A cabeça trai. O coração trai. Os pensamentos traem. Os sentimentos traem. E às vezes todos conspiram em conjunto, sob os auspícios da memória, a maior das traidoras. Digo a mim mesmo que o tempo passa, que as pessoas mudam por dentro e por fora, enquanto espero o momento de rever, depois de oito anos, alguém que foi muito importante para mim. Chego primeiro, ela aparece pouco depois, linda, com roupas discretas de trabalho. A cabeça trai. O coração trai. As emoções que me assaltam não são cândidas e serenas. São ondas avassaladoras, devastadoras. Noto que ela parece estar tão nervosa quanto eu.
Nos cinco primeiros minutos, trocamos palavras um tanto desconexas. Preciso conter as emoções, controlar a fala, domar o pensamento, organizar as ideias, lembrar que o tempo havia passado. E tudo deve ser feito em segundos, em frações de segundos. Sinto-me exaurido, esgotado, consumido pela força da adrenalina que circula dentro de mim. Para completar, a falta de insulina me deixa zonzo. Começo a temer a possibilidade de um desmaio.
— Não me deixa falar – imploro.
Deve ser um dos pedidos mais estranhos que já fiz. Justamente eu, que falo sem parar.
— Também não quero falar. Já tive muito que dizer, muito a lamentar. Agora quero só te abraçar com força, sentir seus braços na minha cintura e escutar sua respiração.
— Esse é justamente um dos problemas. Não consigo respirar direito.
— Me abraça…
São alguns minutos onde cheiros, gostos e o contato entre os corpos nos transportam para muito longe.
— Você está mais bonita do que nunca.
— Você é incorrigível com sua mania de elogiar as mulheres.
— Mulheres são diferentes de você.
— Meu rímel borra se eu chorar.
A cabeça trai. O coração trai. O destino trai. Que tipo de peça de mau gosto ele quer me pregar? Sabe perfeitamente que não tenho forças para enfrenta-lo.

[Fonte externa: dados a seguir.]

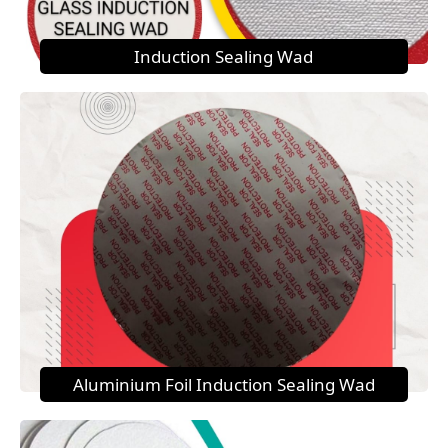
Induction Sealing Wad
Aluminium Foil Induction Sealing Wad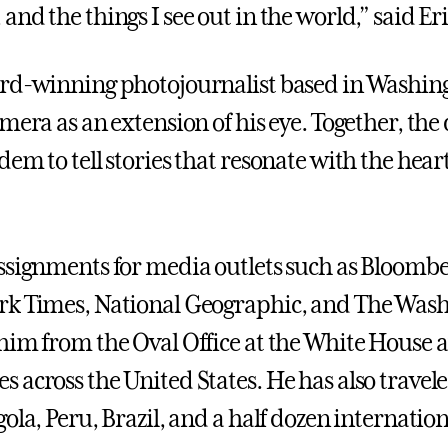
nd the things I see out in the world,” said Eric
rd-winning photojournalist based in Washing
mera as an extension of his eye. Together, the 
dem to tell stories that resonate with the hea
ssignments for media outlets such as Bloomb
k Times, National Geographic, and The Wash
him from the Oval Office at the White House 
 across the United States. He has also travele
ola, Peru, Brazil, and a half dozen internation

— Você está feliz? – balbucio.
— Há dez minutos pensei que estivesse.
— Bobagem – retruco. — Aos trinta e poucos anos temos a obrigação de sermos felizes.
— Pelo contrário. Tenho mais tempo para remoer o arrependimento pelo que fiz. Não reconheci o que tinha diante de mim.
— De novo te digo que é bobagem. Não seria como imaginávamos. Foi paixão. Forte, eu sei, mas paixão…
— Hoje é amor.
— É saudade de um tempo muito legal. Mas ficou lá para trás. Foi bom te ver.
— Não vai ainda.
— É melhor. Beijar você seria o maior erro da minha vida.
— É o que quero.
Vou embora com seu gosto na boca, um gosto de oito anos atrás. Não volto a olhá-la. O passado foi bom. Não tenho direito de interferir nele e nem posso revivê-lo no presente.
A cabeça trai. O coração trai. As palavras traem.